Powers alleged she visited a Pottery Barn store, selected an item to buy and, when she used her credit card to buy it, was asked to provide an e-mail address. Powers gave the sales clerk her e-mail address and saw the clerk enter the address into the store’s electronic cash register.  Powers then brought suit against Pottery Barn under California’s Song-Beverly Credit Card Act of 1971 (Song-Beverly) which limits the information that may be requested of a consumer when the consumer uses a credit card to transact business.  In particular, Song-Beverly prohibits businesses from requesting or requiring credit card customers to provide “personal identification information,” such as their addresses and telephone numbers.

Pottery Barn moved to dismiss the complaint, arguing that regulation of the collection of e-mail addresses was preempted by CAN-SPAM.

Some background:  CAN-SPAM was enacted in 2003. Under CAN-SPAM the sender of any unsolicited “commercial electronic mail message” is subject to civil liability unless the e-mail contains: a mechanism which permits the addressee to “opt-out” or unsubscribe from further e-mails, an accurate identification of the sender, an accurate subject line, a physical address of the sender and a warning label if the e-mail contains adult content.

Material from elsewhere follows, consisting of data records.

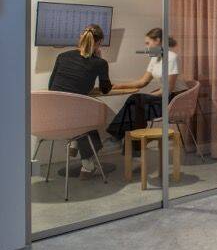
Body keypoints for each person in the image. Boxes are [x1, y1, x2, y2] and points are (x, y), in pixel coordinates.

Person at [49, 24, 112, 179]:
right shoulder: (99, 63)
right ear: (100, 42)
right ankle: (87, 165)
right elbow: (105, 89)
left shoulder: (62, 56)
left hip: (53, 116)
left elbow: (51, 86)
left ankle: (74, 143)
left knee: (78, 114)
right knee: (87, 119)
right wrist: (99, 59)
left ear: (80, 38)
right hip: (76, 117)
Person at [107, 28, 185, 140]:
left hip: (174, 100)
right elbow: (142, 82)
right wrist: (118, 86)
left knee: (136, 100)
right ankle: (130, 141)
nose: (146, 47)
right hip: (163, 97)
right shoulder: (155, 58)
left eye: (148, 43)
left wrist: (146, 96)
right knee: (134, 106)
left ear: (157, 40)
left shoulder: (171, 57)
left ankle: (119, 138)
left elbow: (168, 89)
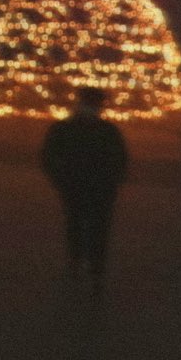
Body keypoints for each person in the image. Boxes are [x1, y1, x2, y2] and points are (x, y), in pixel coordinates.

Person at [40, 87, 129, 288]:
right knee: (89, 226)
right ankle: (88, 265)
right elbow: (120, 161)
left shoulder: (67, 129)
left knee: (83, 225)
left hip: (85, 188)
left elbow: (49, 157)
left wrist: (60, 180)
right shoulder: (105, 131)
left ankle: (83, 264)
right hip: (88, 188)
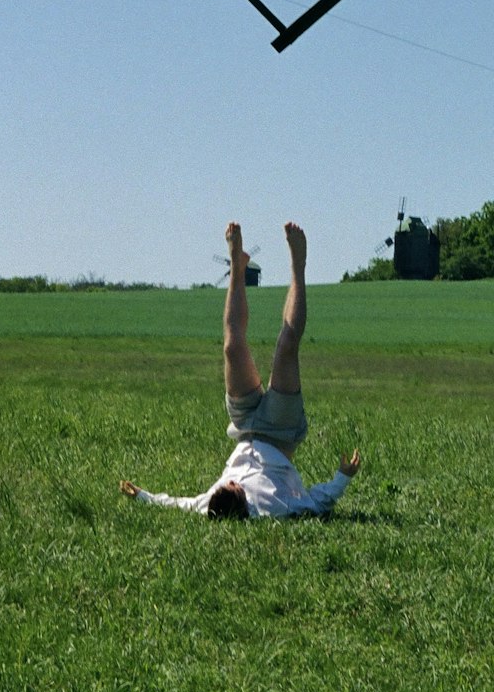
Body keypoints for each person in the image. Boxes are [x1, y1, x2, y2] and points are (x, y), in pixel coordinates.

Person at [120, 221, 361, 519]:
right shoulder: (272, 507)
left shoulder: (213, 502)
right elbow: (316, 503)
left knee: (232, 346)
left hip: (244, 424)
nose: (230, 480)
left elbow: (178, 503)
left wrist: (143, 496)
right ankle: (298, 265)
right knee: (286, 347)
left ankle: (237, 265)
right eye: (233, 486)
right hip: (279, 431)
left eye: (226, 482)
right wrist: (343, 477)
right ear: (245, 502)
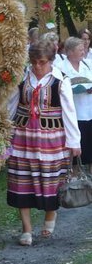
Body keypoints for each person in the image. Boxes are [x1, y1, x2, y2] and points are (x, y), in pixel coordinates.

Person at [7, 39, 81, 246]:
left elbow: (69, 113)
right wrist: (3, 134)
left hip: (52, 139)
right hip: (23, 137)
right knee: (22, 180)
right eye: (34, 62)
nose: (37, 66)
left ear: (51, 60)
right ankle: (27, 230)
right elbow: (11, 106)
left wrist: (74, 142)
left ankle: (50, 218)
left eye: (42, 62)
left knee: (51, 181)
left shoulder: (61, 80)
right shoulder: (22, 77)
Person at [58, 37, 92, 171]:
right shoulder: (61, 67)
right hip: (74, 114)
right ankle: (75, 177)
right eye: (80, 49)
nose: (83, 52)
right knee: (76, 151)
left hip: (89, 112)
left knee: (89, 148)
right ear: (70, 52)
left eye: (83, 49)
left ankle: (89, 179)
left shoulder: (87, 65)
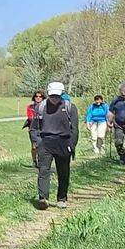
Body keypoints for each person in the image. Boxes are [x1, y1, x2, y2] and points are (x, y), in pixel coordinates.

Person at [31, 82, 78, 210]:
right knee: (43, 170)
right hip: (45, 142)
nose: (54, 98)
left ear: (62, 94)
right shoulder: (40, 107)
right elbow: (34, 127)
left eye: (57, 96)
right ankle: (43, 198)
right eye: (52, 96)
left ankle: (62, 198)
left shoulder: (70, 107)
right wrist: (37, 141)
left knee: (63, 172)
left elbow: (74, 129)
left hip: (63, 142)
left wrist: (71, 145)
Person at [24, 89, 47, 166]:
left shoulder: (46, 107)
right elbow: (30, 117)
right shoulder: (30, 107)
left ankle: (42, 160)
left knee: (42, 145)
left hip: (43, 127)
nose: (38, 98)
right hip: (33, 128)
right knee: (34, 146)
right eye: (36, 96)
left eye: (40, 96)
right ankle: (34, 161)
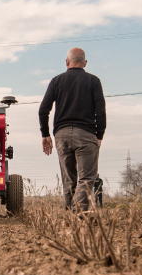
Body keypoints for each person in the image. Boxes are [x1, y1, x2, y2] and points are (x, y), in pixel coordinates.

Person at [38, 47, 106, 210]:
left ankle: (71, 216)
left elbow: (43, 110)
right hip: (86, 134)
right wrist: (99, 135)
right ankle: (79, 214)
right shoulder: (93, 81)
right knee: (86, 178)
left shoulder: (56, 81)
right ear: (85, 63)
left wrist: (45, 134)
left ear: (67, 62)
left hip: (62, 135)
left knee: (69, 179)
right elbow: (101, 111)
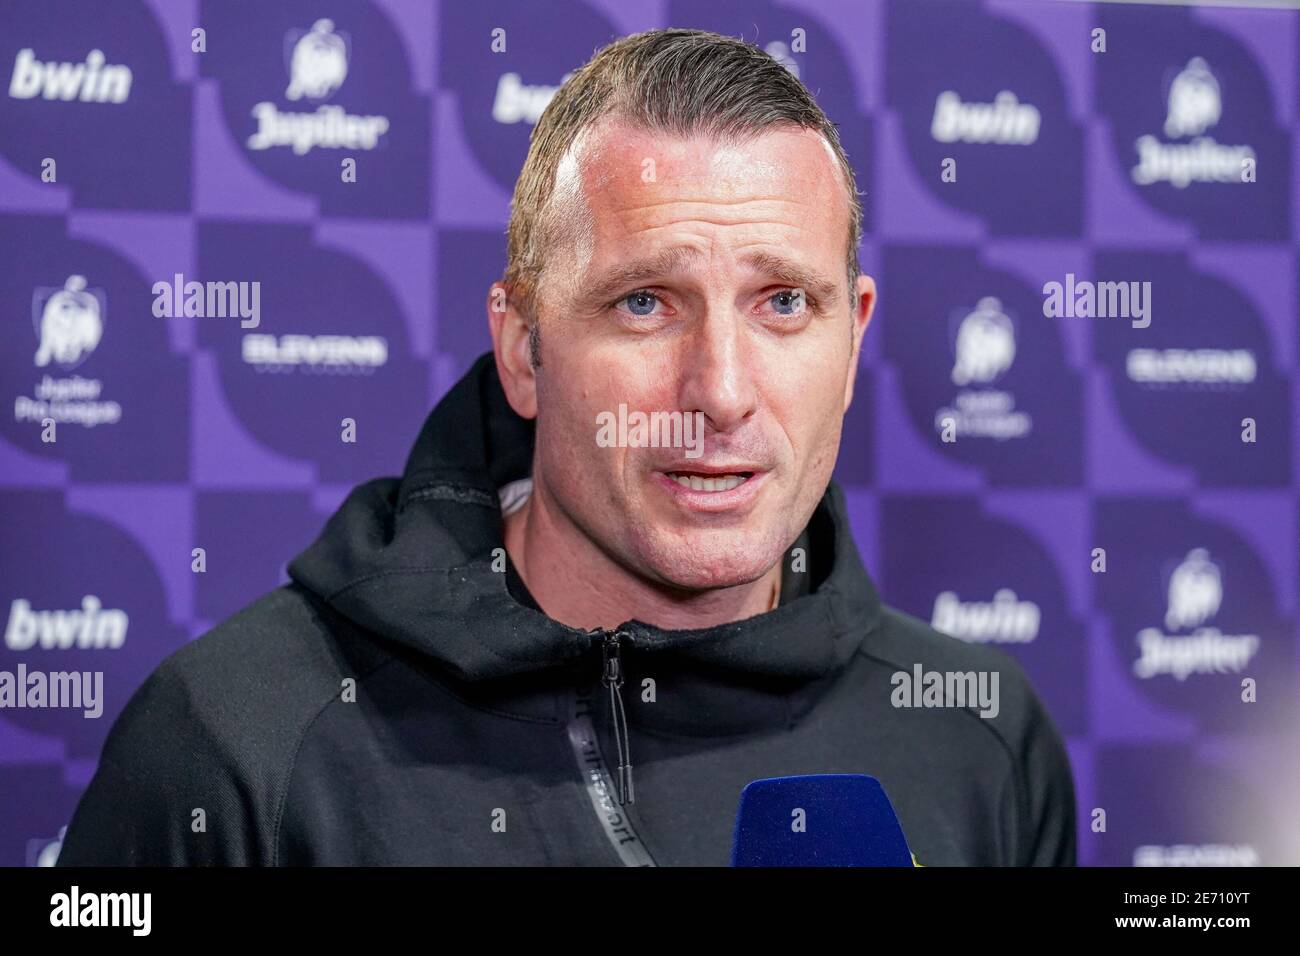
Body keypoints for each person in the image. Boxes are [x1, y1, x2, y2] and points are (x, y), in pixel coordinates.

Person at [57, 28, 1075, 866]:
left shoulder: (982, 738)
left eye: (781, 302)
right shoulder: (234, 740)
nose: (718, 392)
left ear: (851, 339)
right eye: (644, 302)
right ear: (524, 348)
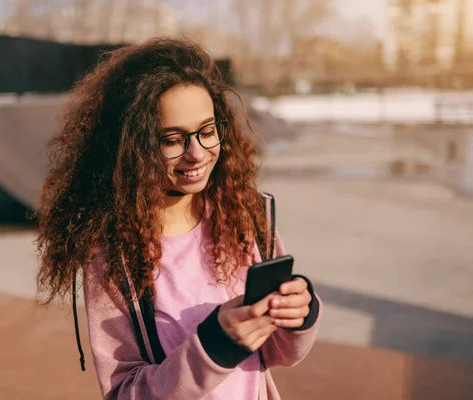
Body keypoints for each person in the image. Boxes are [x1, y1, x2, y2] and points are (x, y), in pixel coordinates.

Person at [35, 37, 321, 400]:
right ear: (132, 147)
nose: (198, 153)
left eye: (207, 130)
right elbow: (125, 393)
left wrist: (301, 314)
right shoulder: (115, 255)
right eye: (173, 139)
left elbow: (280, 352)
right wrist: (215, 347)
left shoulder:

CAN-SPAM also makes it a crime to send e-mail through a computer without the permission of the owner of the computer (“open-relay”) or place false information in the e-mail header.

By its terms, CAN-SPAM pre-empts any state law that “specifically regulates the use of electronic mail to send commercial messages.”

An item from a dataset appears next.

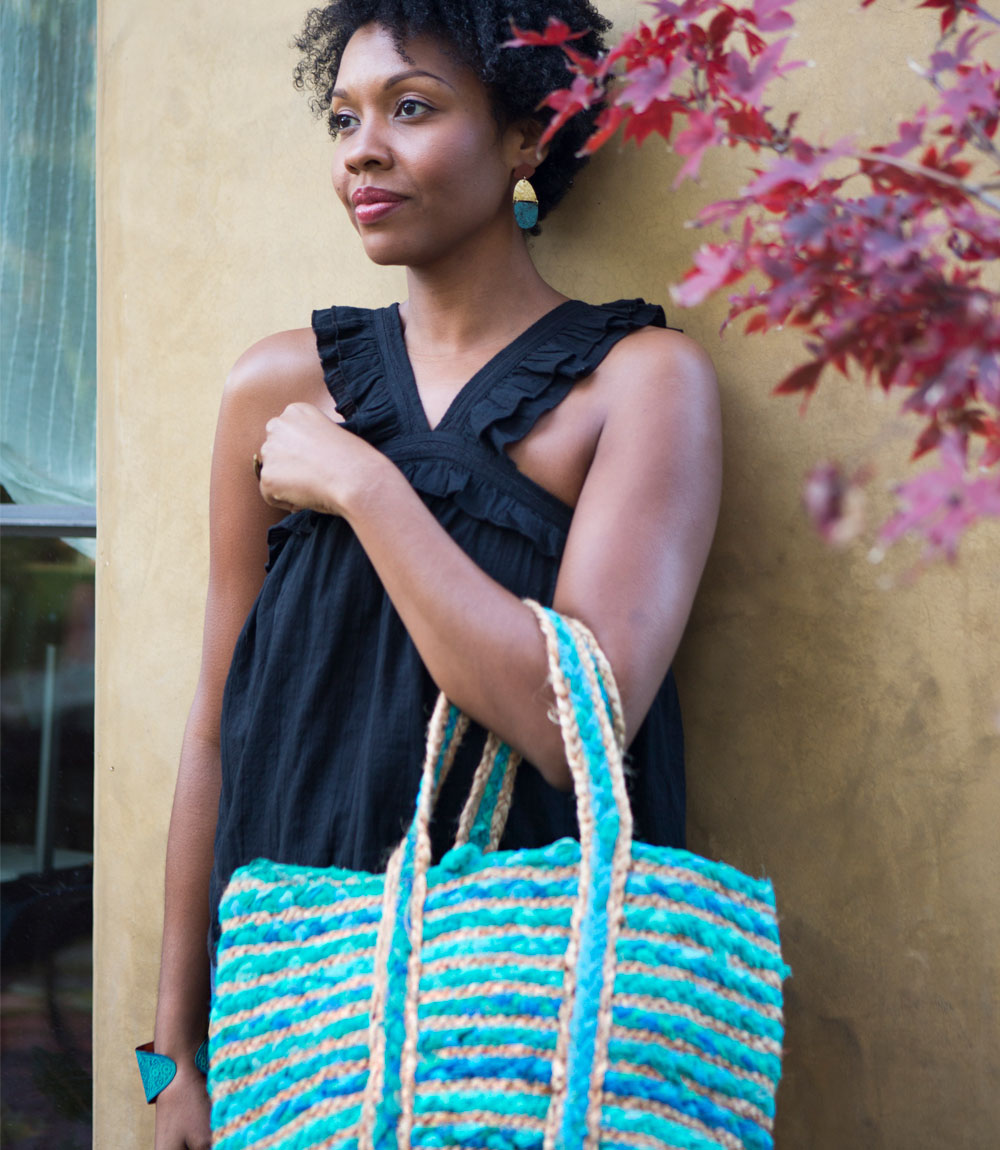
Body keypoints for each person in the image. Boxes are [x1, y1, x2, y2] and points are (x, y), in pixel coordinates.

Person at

The trial court agreed with Pottery Barn and dismissed Powers’ complaint, ruling that Powers’ claims were preempted by CAN-SPAM.  Powers appealed.

The California Court of Appeals reversed, finding that while CAN-SPAM pre-empts any state law that “specifically regulates the use of electronic mail to send commercial messages,” it does not pre-empt state laws that “are not specific to electronic mail” and have only incidental impact on e-mail use.  Because Song-Beverly’s regulation of what may be asked of credit card customers is not a regulation of what can be sent in commercial e-mails and is not in any manner specific to e-mail, Song-Beverly is not pre-empted by CAN-SPAM.

The Powers Court got this one right.  While CAN-SPAM’s preemption clause is broad in application – it preempts all state statutes and regulations that purport to regulate commercial e-mail and saves from preemption only those state statutes or regs that target “fraud or deception” – it is narrow in scope because a state statute or reg is only preempted in the first place if it specifically regulates the use of commercial e-mail.  As the Powers court pointed out, incidental effect on commercial e-mail is not enough to invoke CAN-SPAM preemption.  In fact, across the board, every attempt to expand CAN-SPAM’s preemption clause to state statutes which do not specifically regulate e-mail has failed.  See, e.g., Ferron v. SubscriberBase Holdings, Inc., 2009 WL 650731 (S.D.Ohio Mar 11, 2009) (“[b]ecause OCSPA is a consumer protection statute, not limited to matters of electronic mail, CAN-SPAM does not preempt Ohio Revised Code § 1345.02).